▶ [Task prompt] From the line containing "index dip: (5, 203)" to the final line of the entries, every line is to be reproduced exactly; no other line belongs in the output.

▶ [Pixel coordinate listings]
^^^^^^^^^^^^^^^^
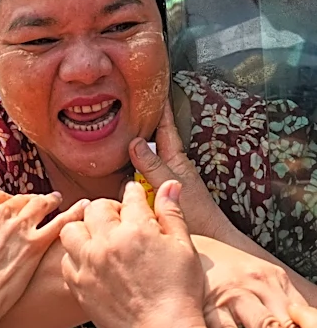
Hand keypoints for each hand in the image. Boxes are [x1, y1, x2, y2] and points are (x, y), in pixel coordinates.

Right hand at [0, 191, 88, 320]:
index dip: (5, 203)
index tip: (10, 208)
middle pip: (20, 199)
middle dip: (29, 201)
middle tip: (38, 203)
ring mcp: (19, 228)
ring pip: (41, 206)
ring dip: (50, 203)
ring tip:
^^^^^^^^^^^^^^^^
▶ [Answer box]
index dip: (5, 203)
index tip: (10, 208)
middle pip: (20, 199)
middle dip: (29, 201)
middle tip: (38, 203)
ring mcp: (19, 228)
ring pip: (41, 206)
ring dip: (50, 203)
ring tip:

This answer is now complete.